Task goal: Filter these entries down to lines holding "Place".
* * *
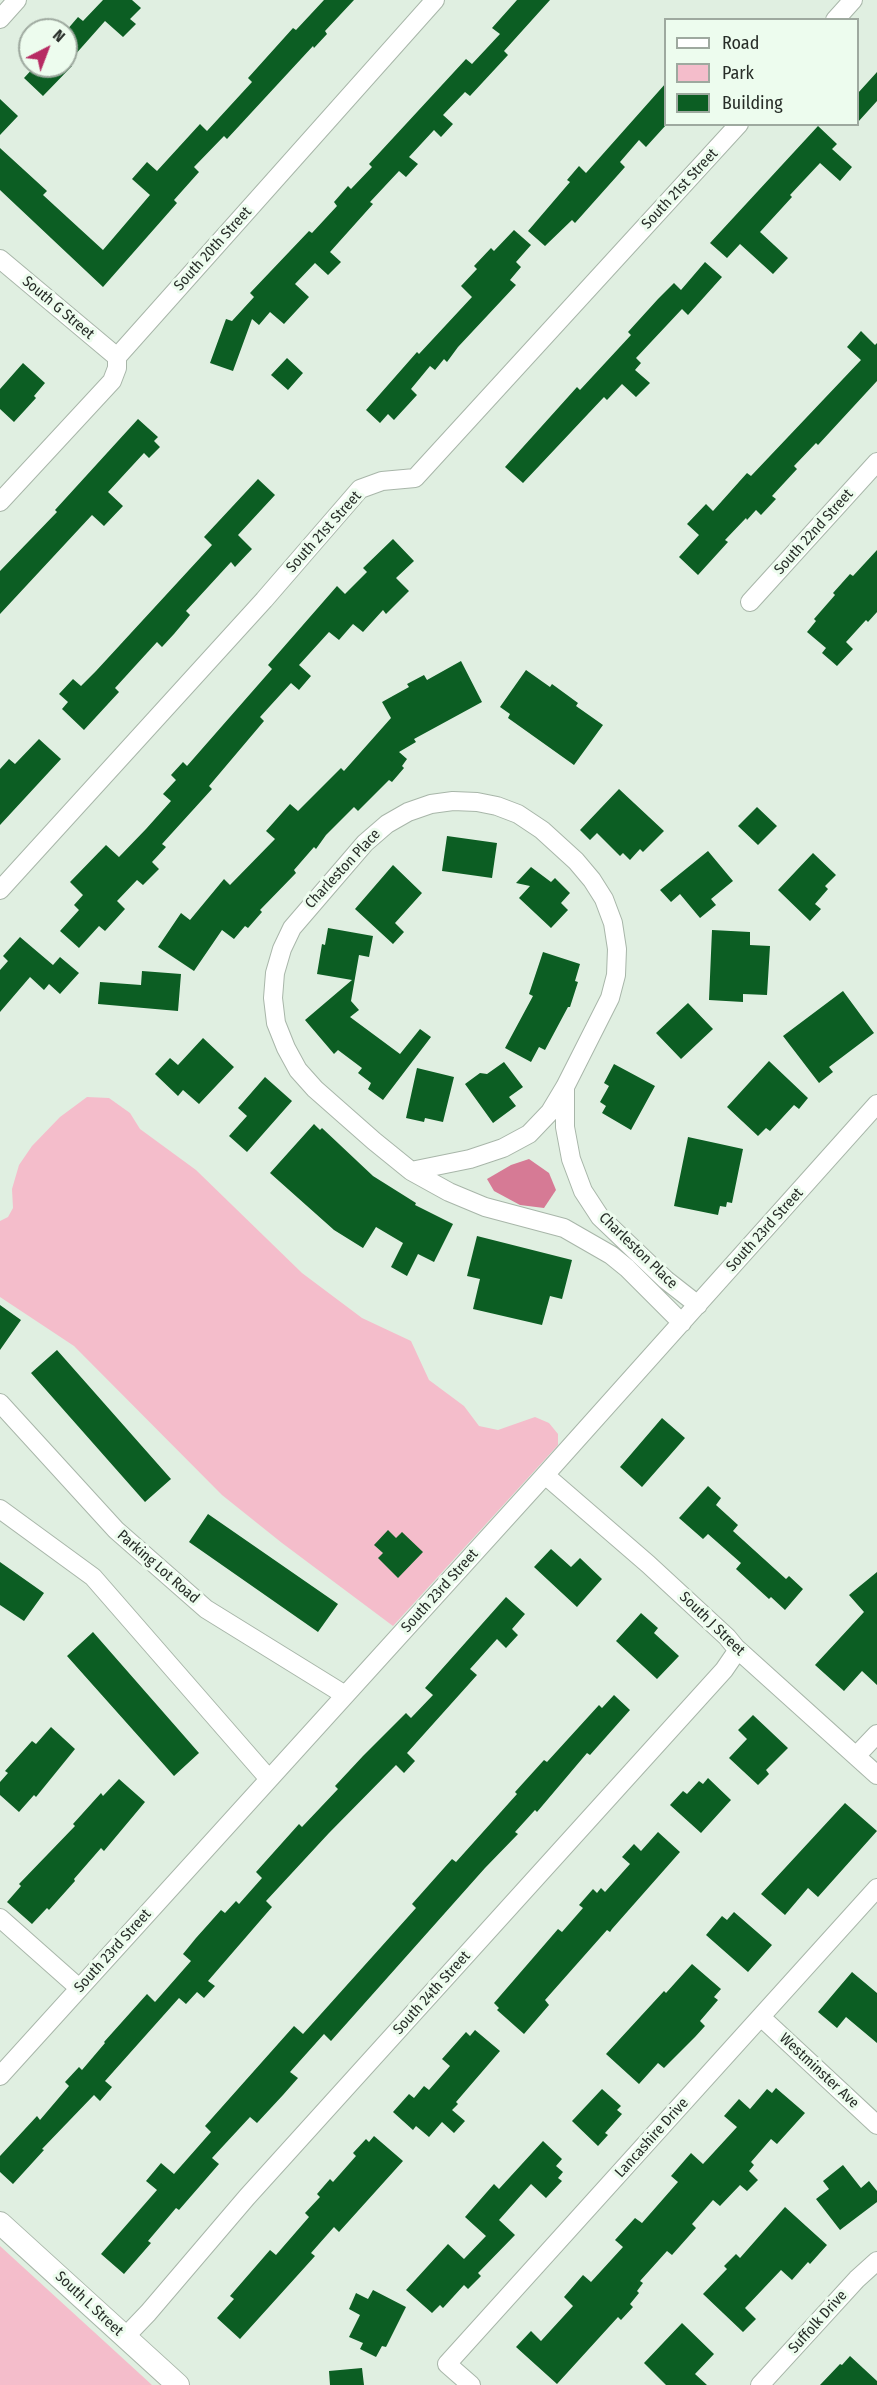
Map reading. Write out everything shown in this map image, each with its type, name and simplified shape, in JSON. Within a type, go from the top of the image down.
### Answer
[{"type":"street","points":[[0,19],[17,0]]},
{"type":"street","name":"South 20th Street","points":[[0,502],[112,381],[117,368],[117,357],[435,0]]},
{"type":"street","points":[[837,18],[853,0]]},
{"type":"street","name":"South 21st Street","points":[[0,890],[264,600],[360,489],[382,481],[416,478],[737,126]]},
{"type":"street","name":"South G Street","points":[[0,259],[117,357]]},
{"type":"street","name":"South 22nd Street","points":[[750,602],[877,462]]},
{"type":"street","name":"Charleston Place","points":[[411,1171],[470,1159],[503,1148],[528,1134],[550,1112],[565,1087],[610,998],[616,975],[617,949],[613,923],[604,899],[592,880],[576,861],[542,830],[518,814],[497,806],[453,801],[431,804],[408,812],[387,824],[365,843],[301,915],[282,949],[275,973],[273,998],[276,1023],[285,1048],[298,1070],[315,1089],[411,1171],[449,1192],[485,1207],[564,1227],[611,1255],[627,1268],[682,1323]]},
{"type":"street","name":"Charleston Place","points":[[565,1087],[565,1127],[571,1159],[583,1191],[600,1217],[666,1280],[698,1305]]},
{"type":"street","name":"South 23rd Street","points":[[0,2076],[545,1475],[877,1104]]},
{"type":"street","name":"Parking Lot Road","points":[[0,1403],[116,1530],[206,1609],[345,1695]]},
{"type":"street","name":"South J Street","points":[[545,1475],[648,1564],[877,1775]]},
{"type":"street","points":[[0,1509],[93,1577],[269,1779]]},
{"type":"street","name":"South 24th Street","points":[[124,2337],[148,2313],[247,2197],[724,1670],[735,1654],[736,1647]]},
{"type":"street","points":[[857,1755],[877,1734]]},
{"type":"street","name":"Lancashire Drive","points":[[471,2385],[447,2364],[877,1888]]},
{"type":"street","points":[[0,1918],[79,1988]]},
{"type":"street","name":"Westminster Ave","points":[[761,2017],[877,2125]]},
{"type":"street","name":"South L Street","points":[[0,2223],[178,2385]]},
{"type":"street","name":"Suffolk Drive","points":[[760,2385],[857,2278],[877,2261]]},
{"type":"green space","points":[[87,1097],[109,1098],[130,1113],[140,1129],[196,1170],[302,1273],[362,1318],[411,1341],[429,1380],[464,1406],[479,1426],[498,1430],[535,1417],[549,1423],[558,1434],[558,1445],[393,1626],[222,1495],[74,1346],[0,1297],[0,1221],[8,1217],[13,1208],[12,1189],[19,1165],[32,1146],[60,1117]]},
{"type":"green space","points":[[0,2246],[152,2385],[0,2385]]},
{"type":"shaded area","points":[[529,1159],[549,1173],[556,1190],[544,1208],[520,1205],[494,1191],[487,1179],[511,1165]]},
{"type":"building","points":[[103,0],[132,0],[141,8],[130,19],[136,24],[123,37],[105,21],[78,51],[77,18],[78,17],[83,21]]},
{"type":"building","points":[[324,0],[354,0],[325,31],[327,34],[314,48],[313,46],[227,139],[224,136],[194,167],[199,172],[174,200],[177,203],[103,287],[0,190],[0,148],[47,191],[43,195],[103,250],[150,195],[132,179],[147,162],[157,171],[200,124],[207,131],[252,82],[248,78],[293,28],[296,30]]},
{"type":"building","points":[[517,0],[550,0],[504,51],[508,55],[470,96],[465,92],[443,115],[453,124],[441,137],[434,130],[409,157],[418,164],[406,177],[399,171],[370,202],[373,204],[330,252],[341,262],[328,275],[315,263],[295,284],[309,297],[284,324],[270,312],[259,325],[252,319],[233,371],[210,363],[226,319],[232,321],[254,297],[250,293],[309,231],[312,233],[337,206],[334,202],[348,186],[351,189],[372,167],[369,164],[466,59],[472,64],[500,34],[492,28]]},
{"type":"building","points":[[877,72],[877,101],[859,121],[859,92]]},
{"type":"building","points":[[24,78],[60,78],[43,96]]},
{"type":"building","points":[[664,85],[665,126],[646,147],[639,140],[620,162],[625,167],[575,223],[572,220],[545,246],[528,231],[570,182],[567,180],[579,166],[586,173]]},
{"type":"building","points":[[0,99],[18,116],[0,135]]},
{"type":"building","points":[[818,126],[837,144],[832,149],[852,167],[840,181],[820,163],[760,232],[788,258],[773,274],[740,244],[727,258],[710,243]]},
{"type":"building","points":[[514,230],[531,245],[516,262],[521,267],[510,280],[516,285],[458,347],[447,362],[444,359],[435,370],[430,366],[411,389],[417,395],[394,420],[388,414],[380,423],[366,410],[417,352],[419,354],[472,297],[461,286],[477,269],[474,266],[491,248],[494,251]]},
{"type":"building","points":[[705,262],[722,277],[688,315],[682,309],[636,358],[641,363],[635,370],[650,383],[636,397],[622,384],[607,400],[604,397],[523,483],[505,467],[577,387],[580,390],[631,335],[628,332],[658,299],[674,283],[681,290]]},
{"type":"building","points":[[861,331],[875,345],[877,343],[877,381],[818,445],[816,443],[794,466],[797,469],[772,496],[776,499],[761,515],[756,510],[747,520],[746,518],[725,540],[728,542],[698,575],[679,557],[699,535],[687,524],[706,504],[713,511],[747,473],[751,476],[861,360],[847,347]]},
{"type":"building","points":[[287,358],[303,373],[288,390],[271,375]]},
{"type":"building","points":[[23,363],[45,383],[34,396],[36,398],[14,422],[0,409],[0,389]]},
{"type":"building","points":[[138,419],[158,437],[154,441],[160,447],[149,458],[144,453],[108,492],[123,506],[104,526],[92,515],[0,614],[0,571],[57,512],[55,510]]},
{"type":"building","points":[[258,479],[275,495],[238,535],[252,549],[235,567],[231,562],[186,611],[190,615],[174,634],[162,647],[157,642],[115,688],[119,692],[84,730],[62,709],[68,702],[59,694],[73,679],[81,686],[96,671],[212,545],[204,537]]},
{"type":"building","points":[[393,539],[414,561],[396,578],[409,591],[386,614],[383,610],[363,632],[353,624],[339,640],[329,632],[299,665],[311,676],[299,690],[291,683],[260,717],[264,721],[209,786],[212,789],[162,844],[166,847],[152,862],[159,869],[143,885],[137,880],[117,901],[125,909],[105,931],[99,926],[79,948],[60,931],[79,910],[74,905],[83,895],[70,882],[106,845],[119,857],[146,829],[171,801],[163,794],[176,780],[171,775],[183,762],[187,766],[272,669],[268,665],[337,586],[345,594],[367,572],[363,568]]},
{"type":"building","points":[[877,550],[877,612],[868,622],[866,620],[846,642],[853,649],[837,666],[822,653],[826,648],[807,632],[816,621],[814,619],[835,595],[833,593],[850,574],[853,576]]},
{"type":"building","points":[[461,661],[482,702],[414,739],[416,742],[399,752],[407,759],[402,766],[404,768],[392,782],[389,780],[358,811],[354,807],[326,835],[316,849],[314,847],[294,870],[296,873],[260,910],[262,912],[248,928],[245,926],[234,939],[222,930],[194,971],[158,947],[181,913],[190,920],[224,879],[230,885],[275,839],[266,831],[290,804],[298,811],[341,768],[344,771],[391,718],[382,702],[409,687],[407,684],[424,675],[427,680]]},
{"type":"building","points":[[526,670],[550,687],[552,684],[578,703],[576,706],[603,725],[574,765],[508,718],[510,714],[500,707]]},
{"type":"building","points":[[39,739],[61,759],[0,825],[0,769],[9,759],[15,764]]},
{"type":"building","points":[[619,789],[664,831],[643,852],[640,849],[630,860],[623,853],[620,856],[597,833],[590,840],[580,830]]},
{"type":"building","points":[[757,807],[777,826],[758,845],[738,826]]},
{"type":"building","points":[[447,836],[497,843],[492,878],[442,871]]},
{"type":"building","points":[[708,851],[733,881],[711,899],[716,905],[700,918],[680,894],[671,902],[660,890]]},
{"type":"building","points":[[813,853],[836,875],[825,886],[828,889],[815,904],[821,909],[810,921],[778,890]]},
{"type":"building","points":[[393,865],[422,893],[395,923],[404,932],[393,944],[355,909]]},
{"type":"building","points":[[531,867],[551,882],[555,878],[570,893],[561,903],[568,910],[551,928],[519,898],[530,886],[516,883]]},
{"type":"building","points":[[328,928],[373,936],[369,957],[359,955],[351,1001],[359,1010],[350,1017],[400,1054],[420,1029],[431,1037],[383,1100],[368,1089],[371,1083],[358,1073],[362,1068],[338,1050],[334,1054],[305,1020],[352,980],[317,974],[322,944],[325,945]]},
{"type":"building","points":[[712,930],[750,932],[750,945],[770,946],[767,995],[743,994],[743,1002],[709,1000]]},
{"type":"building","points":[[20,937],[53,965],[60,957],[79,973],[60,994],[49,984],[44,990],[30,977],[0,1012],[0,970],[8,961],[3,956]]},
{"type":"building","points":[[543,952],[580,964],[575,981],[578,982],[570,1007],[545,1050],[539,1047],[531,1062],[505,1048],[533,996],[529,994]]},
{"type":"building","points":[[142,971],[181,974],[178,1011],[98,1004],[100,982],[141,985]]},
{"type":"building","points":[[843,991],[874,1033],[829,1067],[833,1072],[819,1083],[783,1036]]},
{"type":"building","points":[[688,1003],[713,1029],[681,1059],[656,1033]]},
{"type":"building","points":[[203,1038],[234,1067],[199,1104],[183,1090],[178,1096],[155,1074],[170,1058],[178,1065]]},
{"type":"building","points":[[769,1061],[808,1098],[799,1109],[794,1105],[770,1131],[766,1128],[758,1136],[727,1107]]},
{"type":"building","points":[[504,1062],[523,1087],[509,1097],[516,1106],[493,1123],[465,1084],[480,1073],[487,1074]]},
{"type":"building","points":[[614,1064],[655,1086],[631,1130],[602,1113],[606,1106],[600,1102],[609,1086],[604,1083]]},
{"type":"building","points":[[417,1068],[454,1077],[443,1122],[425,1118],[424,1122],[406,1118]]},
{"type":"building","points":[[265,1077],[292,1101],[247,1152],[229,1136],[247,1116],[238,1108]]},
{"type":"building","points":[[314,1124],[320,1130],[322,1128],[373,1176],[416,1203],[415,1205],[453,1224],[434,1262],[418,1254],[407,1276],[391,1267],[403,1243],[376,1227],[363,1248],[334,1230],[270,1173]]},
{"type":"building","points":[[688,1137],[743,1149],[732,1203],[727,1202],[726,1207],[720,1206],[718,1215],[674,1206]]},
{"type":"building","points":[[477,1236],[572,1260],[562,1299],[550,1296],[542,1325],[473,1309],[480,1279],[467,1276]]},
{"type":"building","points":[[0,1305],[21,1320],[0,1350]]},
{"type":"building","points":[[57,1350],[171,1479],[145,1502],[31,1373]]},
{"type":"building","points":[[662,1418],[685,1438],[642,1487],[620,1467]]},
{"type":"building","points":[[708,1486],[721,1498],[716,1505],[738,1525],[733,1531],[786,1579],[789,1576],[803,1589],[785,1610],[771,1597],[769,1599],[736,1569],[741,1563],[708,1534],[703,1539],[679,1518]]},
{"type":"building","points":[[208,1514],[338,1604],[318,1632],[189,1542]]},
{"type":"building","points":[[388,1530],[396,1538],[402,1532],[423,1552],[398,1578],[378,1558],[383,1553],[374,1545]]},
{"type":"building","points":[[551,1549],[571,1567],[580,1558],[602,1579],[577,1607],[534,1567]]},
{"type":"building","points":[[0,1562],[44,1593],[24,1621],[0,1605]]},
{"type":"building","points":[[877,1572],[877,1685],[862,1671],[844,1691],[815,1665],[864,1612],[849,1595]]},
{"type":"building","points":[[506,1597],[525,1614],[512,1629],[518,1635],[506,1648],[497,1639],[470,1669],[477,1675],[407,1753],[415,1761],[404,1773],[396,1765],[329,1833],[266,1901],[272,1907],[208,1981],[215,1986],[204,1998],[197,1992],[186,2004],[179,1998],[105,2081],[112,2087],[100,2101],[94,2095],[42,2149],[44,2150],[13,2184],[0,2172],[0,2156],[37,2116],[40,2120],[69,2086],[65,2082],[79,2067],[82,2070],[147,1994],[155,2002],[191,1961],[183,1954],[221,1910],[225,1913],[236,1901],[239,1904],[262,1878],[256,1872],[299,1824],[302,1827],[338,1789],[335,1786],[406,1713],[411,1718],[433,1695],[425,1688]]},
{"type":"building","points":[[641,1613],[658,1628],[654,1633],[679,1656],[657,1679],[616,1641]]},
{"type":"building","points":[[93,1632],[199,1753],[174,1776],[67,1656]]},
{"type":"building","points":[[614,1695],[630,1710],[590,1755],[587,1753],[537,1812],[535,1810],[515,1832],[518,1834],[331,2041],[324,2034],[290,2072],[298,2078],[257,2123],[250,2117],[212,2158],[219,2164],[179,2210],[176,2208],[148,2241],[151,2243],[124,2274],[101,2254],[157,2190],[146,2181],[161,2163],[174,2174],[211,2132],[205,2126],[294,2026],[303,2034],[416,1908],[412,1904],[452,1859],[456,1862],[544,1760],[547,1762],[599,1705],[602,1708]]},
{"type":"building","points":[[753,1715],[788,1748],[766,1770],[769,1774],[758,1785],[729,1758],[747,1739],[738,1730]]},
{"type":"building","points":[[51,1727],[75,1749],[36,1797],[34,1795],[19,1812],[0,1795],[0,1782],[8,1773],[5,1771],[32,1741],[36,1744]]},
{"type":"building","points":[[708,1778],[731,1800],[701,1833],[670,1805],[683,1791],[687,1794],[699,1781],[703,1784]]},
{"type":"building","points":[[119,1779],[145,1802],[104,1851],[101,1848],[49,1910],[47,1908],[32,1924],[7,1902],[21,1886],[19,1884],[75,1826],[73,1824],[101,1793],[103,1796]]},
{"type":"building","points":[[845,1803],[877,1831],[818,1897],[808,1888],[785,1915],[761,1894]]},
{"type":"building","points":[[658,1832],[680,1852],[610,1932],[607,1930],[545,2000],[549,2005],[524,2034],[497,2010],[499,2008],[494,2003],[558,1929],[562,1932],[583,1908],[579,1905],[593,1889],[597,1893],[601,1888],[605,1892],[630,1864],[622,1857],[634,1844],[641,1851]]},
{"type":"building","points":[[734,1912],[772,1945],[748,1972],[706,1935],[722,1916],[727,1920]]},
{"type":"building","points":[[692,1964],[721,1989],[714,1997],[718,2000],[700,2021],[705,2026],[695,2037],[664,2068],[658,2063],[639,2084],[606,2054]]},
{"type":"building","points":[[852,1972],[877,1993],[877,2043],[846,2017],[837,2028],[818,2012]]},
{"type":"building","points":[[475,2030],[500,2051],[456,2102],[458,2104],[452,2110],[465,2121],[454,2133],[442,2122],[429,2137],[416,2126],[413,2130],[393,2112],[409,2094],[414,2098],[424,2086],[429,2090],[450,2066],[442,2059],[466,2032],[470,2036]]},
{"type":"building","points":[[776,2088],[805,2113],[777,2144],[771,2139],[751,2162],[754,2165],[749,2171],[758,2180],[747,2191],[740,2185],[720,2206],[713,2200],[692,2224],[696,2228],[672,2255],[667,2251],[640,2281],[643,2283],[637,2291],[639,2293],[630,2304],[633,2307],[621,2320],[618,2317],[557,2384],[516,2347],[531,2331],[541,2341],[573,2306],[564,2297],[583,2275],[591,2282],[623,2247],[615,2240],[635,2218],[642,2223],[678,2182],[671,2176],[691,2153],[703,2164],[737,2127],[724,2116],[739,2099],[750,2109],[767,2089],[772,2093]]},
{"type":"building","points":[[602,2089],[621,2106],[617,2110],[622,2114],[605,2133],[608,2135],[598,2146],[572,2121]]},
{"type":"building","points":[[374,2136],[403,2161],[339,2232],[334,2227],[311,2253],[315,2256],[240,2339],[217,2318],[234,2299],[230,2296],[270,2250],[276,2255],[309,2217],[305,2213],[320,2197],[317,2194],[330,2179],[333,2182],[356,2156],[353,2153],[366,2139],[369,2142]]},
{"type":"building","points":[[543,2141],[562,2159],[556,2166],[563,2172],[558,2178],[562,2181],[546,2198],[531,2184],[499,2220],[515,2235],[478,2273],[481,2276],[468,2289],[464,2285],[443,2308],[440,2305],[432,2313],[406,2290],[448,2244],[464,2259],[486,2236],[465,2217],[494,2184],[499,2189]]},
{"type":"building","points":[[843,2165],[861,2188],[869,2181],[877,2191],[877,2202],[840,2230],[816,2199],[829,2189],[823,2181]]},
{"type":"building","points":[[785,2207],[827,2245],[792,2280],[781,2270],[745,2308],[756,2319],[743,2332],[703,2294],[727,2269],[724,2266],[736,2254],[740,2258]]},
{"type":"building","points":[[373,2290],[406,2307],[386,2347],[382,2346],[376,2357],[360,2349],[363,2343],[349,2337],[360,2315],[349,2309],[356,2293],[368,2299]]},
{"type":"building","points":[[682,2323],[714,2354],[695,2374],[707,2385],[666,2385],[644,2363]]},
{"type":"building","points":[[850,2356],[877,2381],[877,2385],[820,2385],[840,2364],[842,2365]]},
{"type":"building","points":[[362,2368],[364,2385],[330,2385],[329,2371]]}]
* * *
Task answer:
{"type":"street","name":"Charleston Place","points":[[411,1171],[470,1159],[503,1148],[528,1134],[550,1112],[565,1087],[610,998],[616,975],[617,949],[613,923],[604,899],[592,880],[576,861],[542,830],[518,814],[497,806],[453,801],[431,804],[408,812],[387,824],[365,843],[301,915],[282,949],[275,973],[273,998],[276,1023],[285,1048],[298,1070],[315,1089],[411,1171],[449,1192],[485,1207],[564,1227],[611,1255],[627,1268],[682,1323]]},
{"type":"street","name":"Charleston Place","points":[[565,1087],[565,1127],[571,1159],[583,1191],[600,1217],[666,1280],[698,1305]]},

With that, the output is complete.